4. Un ersatz de taxe Zucman… qui permettra aux plus riches d’échapper encore à l’impôt
Contrairement à ce que Lecornu essaie de faire croire, l’article instituant cette nouvelle taxe sur
les holdings prévoit une longue liste d’exonérations. Au final, presque toute la richesse détenue dans
les holdings (95 % selon Gabriel Zucman) échappera à cette taxation, qui ne devrait rapporter qu’1 milliard d’euros selon le gouvernement (quelques centaines de millions selon Gabriel Zucman).
5. Côté PLFSS : toujours plus d’économies sur le dos des plus fragiles
Marchant dans les pas de Bayrou, Lecornu propose une année blanche pour toutes les prestations sociales. Cela signifie que les pensions de retraite, le RSA, les allocations familiales, l’allocation de solidarité aux personnes âgées, l’allocation aux adultes handicapé·es, la prime d’activité, les aides au logement… seront gelées. Ce gel revient à faire baisser toutes ces prestations sociales en valeur réelle. Plusieurs économistes ont déjà pu simuler ses effets : sans surprise, les plus pauvres seront les principales victimes selon l’Observatoire français des conjonctures économiques et l’Institut des politiques publiques. L’effet récessif de l’année blanche est particulièrement vif pour le gel des prestations sociales (plus fort encore que celui du barème de l’impôt sur le revenu) car celles-ci sont très importantes dans les revenus des plus pauvres.
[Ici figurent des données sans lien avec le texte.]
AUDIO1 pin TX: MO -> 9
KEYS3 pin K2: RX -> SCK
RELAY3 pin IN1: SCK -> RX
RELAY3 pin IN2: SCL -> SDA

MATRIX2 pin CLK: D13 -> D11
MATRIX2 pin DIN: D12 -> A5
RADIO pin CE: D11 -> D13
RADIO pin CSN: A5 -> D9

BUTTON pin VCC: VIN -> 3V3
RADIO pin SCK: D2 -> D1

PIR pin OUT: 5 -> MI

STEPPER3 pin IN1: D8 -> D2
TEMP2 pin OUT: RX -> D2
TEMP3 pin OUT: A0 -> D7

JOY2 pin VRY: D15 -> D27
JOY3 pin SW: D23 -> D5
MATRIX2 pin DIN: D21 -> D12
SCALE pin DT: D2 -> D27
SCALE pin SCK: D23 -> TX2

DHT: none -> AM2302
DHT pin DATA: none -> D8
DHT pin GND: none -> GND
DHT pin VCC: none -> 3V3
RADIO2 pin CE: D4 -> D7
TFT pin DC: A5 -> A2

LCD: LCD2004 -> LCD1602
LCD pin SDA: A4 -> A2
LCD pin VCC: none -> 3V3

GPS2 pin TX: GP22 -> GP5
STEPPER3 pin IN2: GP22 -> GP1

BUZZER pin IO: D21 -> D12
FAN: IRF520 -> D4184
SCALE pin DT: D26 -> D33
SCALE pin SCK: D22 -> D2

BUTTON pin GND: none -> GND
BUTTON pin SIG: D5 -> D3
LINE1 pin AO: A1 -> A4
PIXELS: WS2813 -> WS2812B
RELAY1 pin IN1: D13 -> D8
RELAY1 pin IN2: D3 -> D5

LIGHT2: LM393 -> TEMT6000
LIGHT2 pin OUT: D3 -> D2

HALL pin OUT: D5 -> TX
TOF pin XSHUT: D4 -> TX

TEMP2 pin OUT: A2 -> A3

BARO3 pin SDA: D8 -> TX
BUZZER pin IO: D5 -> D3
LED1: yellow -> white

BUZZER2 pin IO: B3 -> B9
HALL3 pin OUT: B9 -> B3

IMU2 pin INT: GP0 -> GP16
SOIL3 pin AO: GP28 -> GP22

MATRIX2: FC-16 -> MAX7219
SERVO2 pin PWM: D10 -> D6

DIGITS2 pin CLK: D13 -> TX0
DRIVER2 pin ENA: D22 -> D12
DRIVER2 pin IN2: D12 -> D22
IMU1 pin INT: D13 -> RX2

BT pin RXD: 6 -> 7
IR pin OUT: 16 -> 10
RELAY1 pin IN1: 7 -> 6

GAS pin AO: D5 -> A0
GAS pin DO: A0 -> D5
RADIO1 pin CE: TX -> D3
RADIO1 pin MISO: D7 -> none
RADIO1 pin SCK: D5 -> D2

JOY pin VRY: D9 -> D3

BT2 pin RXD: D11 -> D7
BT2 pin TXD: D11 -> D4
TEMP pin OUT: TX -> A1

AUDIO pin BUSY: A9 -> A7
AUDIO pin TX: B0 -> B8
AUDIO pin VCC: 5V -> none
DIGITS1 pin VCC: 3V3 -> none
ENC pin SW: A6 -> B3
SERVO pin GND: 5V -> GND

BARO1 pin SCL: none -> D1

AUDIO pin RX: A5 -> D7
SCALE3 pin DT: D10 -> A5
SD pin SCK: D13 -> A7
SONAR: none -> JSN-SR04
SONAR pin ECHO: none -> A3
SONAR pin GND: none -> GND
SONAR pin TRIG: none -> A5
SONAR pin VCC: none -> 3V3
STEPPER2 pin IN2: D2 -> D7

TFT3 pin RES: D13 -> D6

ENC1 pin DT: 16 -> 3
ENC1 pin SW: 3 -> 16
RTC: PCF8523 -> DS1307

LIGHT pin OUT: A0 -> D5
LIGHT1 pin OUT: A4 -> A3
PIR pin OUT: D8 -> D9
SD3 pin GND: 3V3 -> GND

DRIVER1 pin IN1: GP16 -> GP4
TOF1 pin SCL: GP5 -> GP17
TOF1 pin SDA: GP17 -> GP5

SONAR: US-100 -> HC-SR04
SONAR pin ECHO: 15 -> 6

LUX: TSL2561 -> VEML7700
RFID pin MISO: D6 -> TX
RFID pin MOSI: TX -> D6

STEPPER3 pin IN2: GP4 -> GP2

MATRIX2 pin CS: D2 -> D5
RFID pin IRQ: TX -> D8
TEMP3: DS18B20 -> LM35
Parallèlement, l’Objectif gouvernemental de Dépenses d’Assurance Maladie : ONDAM augmente seulement de 1,6 % (alors que l’inflation augmente de 1,3 %), en nette baisse par rapport aux années précédentes. L’ONDAM devrait être à minima à 6 % pour tenir compte des besoins (notamment en raison du vieillissement de la population). Il s’agit-là d’économies « cachées » (environ 7,1 milliards d’euros) qui entraîneront la baisse des financements publics des hôpitaux et des Ehpad, le doublement des franchises médicales, de nouvelles baisses de remboursement des soins et des médicaments. A cela s’ajoutent déjà, pour les fonctionnaires, un jour de carence (non compensé par les mutuelles) et la baisse de 10 % du traitement indiciaire brut en cas de congé maladie ordinaire.
6. « Suspension » de la réforme des retraites
Cette « suspension » n’en est pas une, il ne s’agit que d’un simple décalage, de l’aveu même de Macron : l’âge cible de 64 ans reste inscrit dans la loi et serait atteint en 2033 au lieu de 2032. La durée cible de 172 trimestres serait atteinte en 2029 au lieu de 2028. Dans sa lettre rectificative, le gouvernement prévoit que les carrières longues et certains régimes spéciaux en soient exclus, et que son coût soit essentiellement supporté par les retraité·es actuel·les, via une hausse du taux de contribution des organismes complémentaires (mutuelles, assurances santé…) qui aura pour conséquence l’augmentation des cotisations, et la sous-indexation plus importante des pensions des retraité·es par rapport à l’inflation en 2026 et 2027. Enfin, on peut craindre que les négociations promises à l’occasion de ce décalage ne débouchent sur de nouvelles dégradations, comme la retraite par points et « une dose » de capitalisation.